A multi-institutional team of researchers led by the University of California San Diego has received a grant from the NSF Office of Emerging Frontiers and Multidisciplinary Activities (EFMA) to develop and manufacture microchips that would enable secure and efficient quantum communication. The technology has applications in long-distance fiber optic communication and will help advance research in quantum sensing and computing.
“This new NSF program will bring together many of our nation’s most innovative researchers in quantum photonics to launch a coordinated attack on some of the most long-standing and high-value research challenges in optics,” said Shayan Mookherjea, an electrical engineering professor at the UC San Diego Jacobs School of Engineering and the principal investigator of the four-year project. “Through this project, students and researchers at UC San Diego, which has a small but growing focus of research activity in quantum science and technology, will learn from and work alongside world-leading experts and pioneers in quantum optics.”

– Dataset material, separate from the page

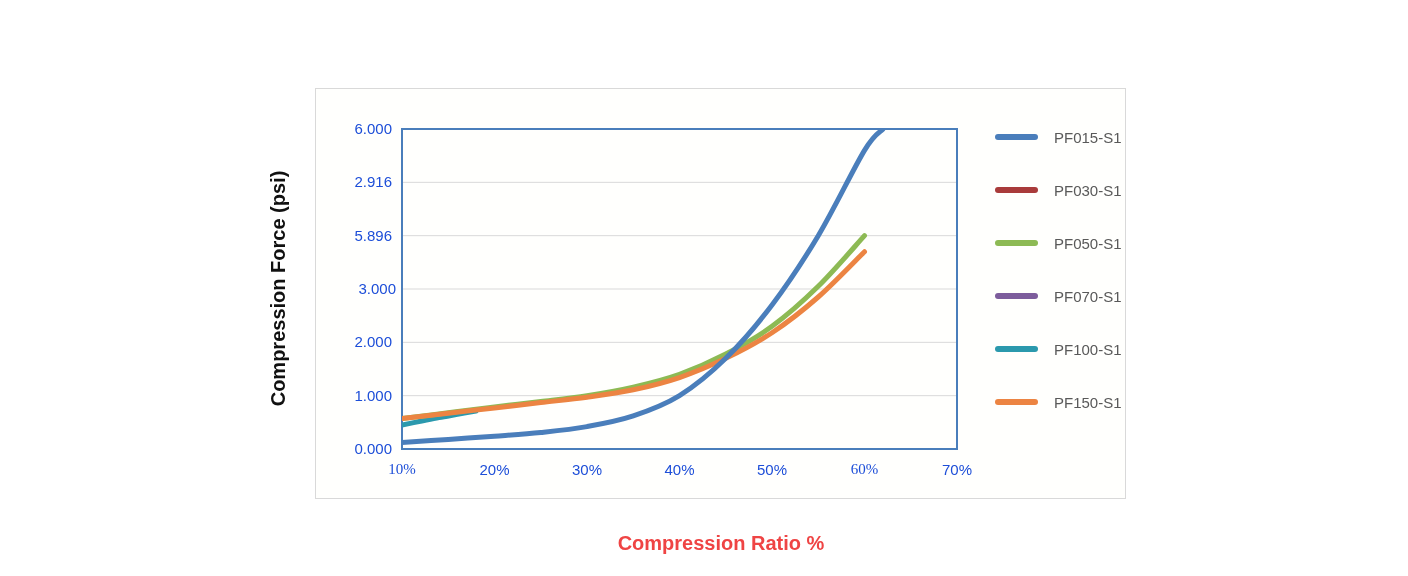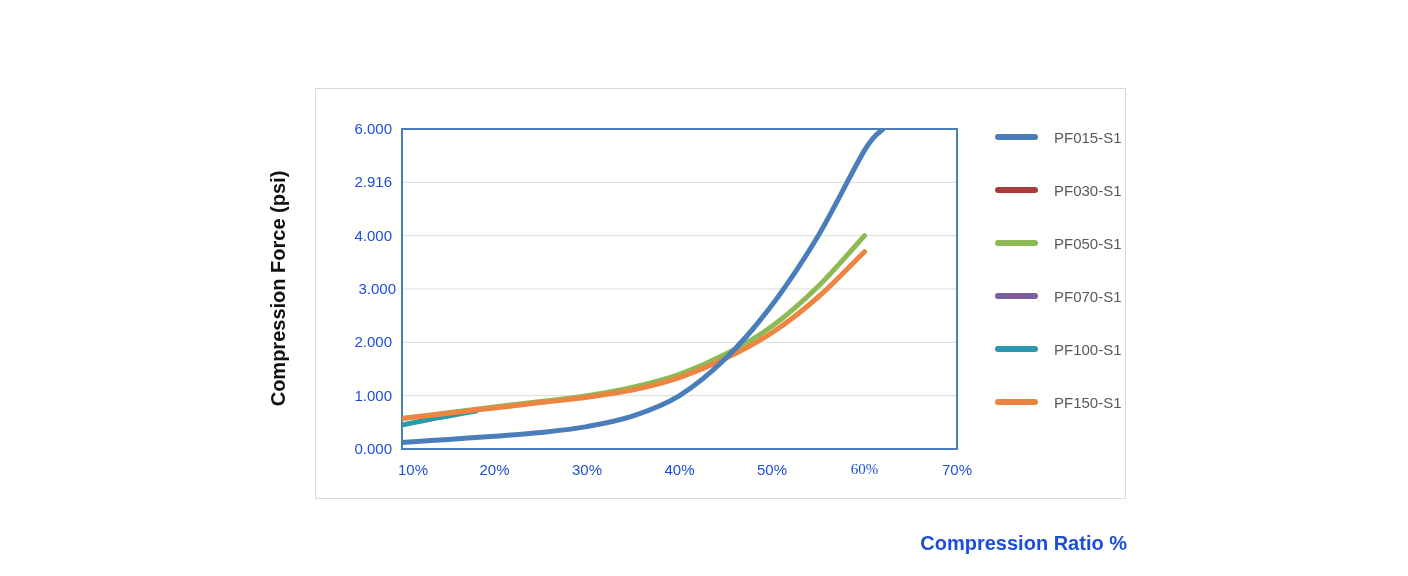"4.000" div.tick-label { text: 4.000 -> 5.896 }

The project’s co-investigators are Paul Kwiat and Virginia Lorenz, physics professors at the University of Illinois at Urbana Champaign, and Alexander Sergienko, professor of electrical engineering and physics at Boston University.

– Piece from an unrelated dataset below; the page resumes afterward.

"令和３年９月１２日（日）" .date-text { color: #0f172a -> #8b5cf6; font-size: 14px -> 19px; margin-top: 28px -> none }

This team is one of six interdisciplinary teams that will be funded to perform potentially transformative, fundamental research for Advancing Communication Quantum Information Research in Engineering (ACQUIRE), a research topic in the NSF Directorate for Engineering’s Emerging Frontiers in Research and Innovation program.
The goal of these ACQUIRE projects is to demonstrate an engineered quantum communication system on a chip that operates at room temperature with low energy in a fiber optic network with quantum-entangled photons. The system would use photons—minute particles of light—in pre-determined quantum states as a way to encrypt data.
Researchers have long sought to encode photons with information that could travel through fiber optic cables across vast distances. Each of these photons would be immutably linked to a photon counterpart on the other side of the cable through a phenomenon known as quantum entanglement. A stream of encrypted data would follow behind each encoded photon.
Any attempt to intercept, tamper with or divert the data would alter the entangled photon’s quantum state and become evident when it arrives at its destination. If a compromised photon is detected, the quantum key to unlock the encryption no longer works, and the communication remains secure.
As the demand for better cybersecurity increases, the unbreakable encryption offered by quantum communication is a tantalizing idea. While such a communication system may currently be demonstrated in laboratories, it is possible only at cryogenic—very low—temperatures and with bulky, energy-intensive equipment.
To bring this idea to life, Mookherjea’s team will partner with quantum photonics researchers at the University of Illinois at Urbana Champaign and Boston University to develop a low energy, scalable engineered quantum communication system that doesn’t require cryogenic temperatures.
Researchers will design, fabricate and demonstrate microchips for quantum communication using entanglement over conventional optical fiber. The team’s research will focus on creating ultra-compact (centimeter-scale) microchips to generate and detect entangled, heralded and single photons for quantum memories—without cryogenic cooling—and to demonstrate quantum key distribution protocols based on encoding time-bin information with gigahertz-rate clocking.
Researchers will utilize scalable manufacturing techniques based on established micro-electronics foundry platforms, which would help reduce the costs for large-scale production of these microchips. This work will also enable the team to develop a fully-integrated quantum repeater for optically connected communication networks.